RECORD EXTRACTS >>

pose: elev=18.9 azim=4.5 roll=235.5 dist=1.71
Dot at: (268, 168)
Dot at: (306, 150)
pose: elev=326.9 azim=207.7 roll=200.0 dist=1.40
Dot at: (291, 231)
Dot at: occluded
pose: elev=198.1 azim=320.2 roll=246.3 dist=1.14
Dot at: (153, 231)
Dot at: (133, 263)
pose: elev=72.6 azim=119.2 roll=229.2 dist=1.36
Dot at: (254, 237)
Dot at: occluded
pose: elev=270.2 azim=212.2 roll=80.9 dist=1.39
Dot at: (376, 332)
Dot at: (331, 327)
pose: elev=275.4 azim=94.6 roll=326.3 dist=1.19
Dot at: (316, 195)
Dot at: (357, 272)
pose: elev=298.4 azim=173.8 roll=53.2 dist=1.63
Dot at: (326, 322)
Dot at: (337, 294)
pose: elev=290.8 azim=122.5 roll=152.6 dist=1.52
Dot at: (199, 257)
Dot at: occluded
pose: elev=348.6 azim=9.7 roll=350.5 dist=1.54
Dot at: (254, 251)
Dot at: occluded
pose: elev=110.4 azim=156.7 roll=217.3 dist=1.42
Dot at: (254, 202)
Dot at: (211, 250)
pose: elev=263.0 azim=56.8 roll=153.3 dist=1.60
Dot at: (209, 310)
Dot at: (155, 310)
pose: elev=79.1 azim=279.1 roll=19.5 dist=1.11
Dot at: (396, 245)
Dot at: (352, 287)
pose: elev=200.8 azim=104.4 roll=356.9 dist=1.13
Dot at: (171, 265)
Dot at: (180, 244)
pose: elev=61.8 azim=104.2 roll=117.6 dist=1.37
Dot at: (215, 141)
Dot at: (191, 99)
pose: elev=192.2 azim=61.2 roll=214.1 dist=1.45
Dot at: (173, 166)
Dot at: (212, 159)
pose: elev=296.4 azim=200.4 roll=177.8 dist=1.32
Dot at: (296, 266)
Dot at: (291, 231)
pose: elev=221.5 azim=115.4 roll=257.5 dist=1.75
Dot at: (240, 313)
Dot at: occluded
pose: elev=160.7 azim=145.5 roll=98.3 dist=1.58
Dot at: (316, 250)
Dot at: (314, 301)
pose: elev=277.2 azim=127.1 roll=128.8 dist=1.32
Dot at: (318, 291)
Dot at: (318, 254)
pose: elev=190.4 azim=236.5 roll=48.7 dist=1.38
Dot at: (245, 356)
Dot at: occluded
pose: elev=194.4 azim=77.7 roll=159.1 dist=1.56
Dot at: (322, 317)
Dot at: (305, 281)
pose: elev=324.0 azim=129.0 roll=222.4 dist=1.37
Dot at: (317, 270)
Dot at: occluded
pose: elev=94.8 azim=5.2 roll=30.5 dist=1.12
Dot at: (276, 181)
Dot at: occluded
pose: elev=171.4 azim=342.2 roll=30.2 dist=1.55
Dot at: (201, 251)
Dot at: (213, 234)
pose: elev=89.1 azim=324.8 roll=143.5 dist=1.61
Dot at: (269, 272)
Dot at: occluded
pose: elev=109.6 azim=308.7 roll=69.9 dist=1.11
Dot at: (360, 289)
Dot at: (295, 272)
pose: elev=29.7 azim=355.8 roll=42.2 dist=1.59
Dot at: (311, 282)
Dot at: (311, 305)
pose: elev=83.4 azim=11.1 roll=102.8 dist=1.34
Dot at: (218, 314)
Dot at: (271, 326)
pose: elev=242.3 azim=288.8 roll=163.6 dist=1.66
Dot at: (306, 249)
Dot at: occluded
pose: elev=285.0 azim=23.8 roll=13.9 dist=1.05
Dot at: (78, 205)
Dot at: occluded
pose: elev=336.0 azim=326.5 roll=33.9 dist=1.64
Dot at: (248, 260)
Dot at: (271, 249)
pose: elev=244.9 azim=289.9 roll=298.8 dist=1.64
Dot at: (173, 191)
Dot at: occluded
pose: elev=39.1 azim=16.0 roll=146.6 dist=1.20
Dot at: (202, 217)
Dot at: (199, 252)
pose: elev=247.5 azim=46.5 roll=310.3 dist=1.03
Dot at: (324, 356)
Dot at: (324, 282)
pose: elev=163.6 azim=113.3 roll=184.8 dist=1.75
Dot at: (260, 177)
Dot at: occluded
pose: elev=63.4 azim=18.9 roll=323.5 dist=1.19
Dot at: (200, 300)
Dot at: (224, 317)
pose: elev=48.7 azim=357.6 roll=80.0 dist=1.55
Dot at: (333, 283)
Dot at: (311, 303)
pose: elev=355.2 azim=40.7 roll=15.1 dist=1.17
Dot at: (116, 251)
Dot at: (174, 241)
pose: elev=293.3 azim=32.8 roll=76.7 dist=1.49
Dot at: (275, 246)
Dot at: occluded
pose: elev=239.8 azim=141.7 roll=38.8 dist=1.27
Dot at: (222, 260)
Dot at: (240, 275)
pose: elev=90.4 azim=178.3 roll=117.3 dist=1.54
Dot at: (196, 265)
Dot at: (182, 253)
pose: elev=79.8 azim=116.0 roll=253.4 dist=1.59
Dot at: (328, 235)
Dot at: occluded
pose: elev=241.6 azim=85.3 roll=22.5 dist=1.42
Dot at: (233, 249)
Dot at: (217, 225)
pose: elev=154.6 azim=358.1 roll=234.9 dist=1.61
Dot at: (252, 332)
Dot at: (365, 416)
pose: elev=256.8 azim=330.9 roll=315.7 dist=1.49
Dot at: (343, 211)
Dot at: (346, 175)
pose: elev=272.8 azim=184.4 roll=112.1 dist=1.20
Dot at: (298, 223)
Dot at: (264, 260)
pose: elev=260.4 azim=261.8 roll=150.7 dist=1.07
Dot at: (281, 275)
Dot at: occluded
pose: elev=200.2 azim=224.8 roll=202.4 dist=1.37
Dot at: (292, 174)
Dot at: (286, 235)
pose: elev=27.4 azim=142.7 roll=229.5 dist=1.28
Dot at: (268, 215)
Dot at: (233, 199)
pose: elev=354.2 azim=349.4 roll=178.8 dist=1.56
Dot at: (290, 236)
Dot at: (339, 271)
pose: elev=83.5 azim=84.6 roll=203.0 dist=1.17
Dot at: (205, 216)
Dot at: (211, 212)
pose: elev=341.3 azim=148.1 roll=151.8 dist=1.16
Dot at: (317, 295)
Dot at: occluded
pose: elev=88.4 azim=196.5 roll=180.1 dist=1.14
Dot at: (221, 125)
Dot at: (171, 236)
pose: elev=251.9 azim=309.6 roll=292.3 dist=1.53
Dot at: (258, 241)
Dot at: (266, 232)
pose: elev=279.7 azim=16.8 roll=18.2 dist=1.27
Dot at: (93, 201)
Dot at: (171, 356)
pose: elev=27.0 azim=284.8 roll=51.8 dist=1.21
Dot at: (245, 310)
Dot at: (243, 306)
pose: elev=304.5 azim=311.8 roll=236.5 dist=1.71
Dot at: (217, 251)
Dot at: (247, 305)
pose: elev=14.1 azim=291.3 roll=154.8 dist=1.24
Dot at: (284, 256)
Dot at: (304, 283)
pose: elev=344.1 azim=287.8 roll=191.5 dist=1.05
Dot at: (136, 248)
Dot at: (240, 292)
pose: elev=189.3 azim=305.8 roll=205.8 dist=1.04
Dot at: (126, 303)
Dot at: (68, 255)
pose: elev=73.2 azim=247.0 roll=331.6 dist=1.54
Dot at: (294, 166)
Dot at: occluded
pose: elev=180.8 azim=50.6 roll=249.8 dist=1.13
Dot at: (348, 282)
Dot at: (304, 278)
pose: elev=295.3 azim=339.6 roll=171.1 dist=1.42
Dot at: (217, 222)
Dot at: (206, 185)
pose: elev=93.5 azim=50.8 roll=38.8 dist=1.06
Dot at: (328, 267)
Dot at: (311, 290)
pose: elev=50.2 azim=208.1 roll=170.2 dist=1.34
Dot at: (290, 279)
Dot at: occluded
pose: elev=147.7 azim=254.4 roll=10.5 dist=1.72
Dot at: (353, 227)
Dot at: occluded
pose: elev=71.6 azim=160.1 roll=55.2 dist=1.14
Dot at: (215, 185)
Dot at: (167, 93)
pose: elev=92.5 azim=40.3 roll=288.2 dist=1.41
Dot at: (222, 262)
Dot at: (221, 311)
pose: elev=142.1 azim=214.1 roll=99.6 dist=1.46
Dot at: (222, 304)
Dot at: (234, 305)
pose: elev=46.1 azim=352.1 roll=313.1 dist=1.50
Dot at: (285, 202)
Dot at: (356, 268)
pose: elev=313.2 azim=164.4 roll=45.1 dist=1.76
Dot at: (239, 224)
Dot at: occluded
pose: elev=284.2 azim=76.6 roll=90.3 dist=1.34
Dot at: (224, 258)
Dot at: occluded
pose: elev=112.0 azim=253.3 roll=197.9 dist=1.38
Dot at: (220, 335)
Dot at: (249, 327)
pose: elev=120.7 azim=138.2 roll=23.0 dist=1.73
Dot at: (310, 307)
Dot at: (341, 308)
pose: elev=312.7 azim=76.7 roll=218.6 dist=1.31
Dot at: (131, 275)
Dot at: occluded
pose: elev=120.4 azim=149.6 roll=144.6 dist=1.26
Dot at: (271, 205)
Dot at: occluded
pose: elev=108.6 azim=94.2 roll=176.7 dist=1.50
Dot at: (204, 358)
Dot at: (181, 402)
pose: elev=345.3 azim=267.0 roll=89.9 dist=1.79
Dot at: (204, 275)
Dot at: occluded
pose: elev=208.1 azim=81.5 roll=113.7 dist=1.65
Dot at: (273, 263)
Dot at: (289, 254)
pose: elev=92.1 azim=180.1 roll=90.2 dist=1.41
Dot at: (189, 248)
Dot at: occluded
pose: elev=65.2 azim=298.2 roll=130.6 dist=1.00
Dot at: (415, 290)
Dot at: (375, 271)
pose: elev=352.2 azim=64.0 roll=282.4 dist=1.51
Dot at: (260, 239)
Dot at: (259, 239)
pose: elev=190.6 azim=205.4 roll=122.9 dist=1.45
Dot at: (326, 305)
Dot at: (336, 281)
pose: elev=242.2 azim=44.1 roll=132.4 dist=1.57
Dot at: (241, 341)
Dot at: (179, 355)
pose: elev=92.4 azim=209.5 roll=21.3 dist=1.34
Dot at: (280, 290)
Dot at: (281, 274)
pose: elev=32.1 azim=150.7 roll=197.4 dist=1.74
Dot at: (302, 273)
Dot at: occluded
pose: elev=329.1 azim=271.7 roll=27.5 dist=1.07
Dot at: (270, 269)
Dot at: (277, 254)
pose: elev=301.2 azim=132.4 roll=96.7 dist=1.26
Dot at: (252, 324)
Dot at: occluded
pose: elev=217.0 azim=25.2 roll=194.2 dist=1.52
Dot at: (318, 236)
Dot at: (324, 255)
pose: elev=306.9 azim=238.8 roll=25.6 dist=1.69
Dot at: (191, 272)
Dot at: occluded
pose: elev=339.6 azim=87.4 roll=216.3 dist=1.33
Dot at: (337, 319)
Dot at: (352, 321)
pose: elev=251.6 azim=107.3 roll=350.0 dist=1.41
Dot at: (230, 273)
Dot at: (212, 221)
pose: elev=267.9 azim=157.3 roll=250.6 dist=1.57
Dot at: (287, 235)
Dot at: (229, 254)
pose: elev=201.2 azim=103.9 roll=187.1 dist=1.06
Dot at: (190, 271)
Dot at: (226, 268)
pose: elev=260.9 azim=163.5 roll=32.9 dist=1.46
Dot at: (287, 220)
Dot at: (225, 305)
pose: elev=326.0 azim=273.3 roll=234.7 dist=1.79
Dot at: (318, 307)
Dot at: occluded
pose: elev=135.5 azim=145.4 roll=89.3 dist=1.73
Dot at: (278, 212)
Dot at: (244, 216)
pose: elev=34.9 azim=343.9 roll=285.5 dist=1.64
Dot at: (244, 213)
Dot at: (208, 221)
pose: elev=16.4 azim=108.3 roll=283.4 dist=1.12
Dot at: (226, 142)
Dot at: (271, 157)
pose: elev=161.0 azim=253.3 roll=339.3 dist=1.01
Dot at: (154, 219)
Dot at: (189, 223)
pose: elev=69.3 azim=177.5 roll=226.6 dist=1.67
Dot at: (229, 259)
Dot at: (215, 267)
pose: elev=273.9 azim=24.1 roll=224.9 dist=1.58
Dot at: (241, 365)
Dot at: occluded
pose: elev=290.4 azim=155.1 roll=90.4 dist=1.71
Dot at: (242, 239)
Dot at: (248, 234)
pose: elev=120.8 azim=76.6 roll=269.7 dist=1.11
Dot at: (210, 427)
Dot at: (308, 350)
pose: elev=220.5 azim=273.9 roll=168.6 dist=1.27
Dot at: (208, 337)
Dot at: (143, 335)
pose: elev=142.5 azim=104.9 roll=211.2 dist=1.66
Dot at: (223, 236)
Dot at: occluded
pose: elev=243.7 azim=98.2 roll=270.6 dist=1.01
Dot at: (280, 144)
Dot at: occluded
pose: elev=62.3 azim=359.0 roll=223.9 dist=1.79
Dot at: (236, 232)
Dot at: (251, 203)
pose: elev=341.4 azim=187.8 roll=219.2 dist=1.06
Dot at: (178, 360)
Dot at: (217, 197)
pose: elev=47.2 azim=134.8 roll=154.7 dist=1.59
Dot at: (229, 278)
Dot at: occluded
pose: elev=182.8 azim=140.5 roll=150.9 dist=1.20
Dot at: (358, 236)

TASK TO CARRY OUT >> Could you render the stretch of the records above, from the line containing "pose: elev=65.2 azim=298.2" through the line containing "Dot at: (208, 221)", as a numbered list with blank lines left out?

OUTPUT OF THE TASK >>
1. pose: elev=65.2 azim=298.2 roll=130.6 dist=1.00
2. Dot at: (415, 290)
3. Dot at: (375, 271)
4. pose: elev=352.2 azim=64.0 roll=282.4 dist=1.51
5. Dot at: (260, 239)
6. Dot at: (259, 239)
7. pose: elev=190.6 azim=205.4 roll=122.9 dist=1.45
8. Dot at: (326, 305)
9. Dot at: (336, 281)
10. pose: elev=242.2 azim=44.1 roll=132.4 dist=1.57
11. Dot at: (241, 341)
12. Dot at: (179, 355)
13. pose: elev=92.4 azim=209.5 roll=21.3 dist=1.34
14. Dot at: (280, 290)
15. Dot at: (281, 274)
16. pose: elev=32.1 azim=150.7 roll=197.4 dist=1.74
17. Dot at: (302, 273)
18. Dot at: occluded
19. pose: elev=329.1 azim=271.7 roll=27.5 dist=1.07
20. Dot at: (270, 269)
21. Dot at: (277, 254)
22. pose: elev=301.2 azim=132.4 roll=96.7 dist=1.26
23. Dot at: (252, 324)
24. Dot at: occluded
25. pose: elev=217.0 azim=25.2 roll=194.2 dist=1.52
26. Dot at: (318, 236)
27. Dot at: (324, 255)
28. pose: elev=306.9 azim=238.8 roll=25.6 dist=1.69
29. Dot at: (191, 272)
30. Dot at: occluded
31. pose: elev=339.6 azim=87.4 roll=216.3 dist=1.33
32. Dot at: (337, 319)
33. Dot at: (352, 321)
34. pose: elev=251.6 azim=107.3 roll=350.0 dist=1.41
35. Dot at: (230, 273)
36. Dot at: (212, 221)
37. pose: elev=267.9 azim=157.3 roll=250.6 dist=1.57
38. Dot at: (287, 235)
39. Dot at: (229, 254)
40. pose: elev=201.2 azim=103.9 roll=187.1 dist=1.06
41. Dot at: (190, 271)
42. Dot at: (226, 268)
43. pose: elev=260.9 azim=163.5 roll=32.9 dist=1.46
44. Dot at: (287, 220)
45. Dot at: (225, 305)
46. pose: elev=326.0 azim=273.3 roll=234.7 dist=1.79
47. Dot at: (318, 307)
48. Dot at: occluded
49. pose: elev=135.5 azim=145.4 roll=89.3 dist=1.73
50. Dot at: (278, 212)
51. Dot at: (244, 216)
52. pose: elev=34.9 azim=343.9 roll=285.5 dist=1.64
53. Dot at: (244, 213)
54. Dot at: (208, 221)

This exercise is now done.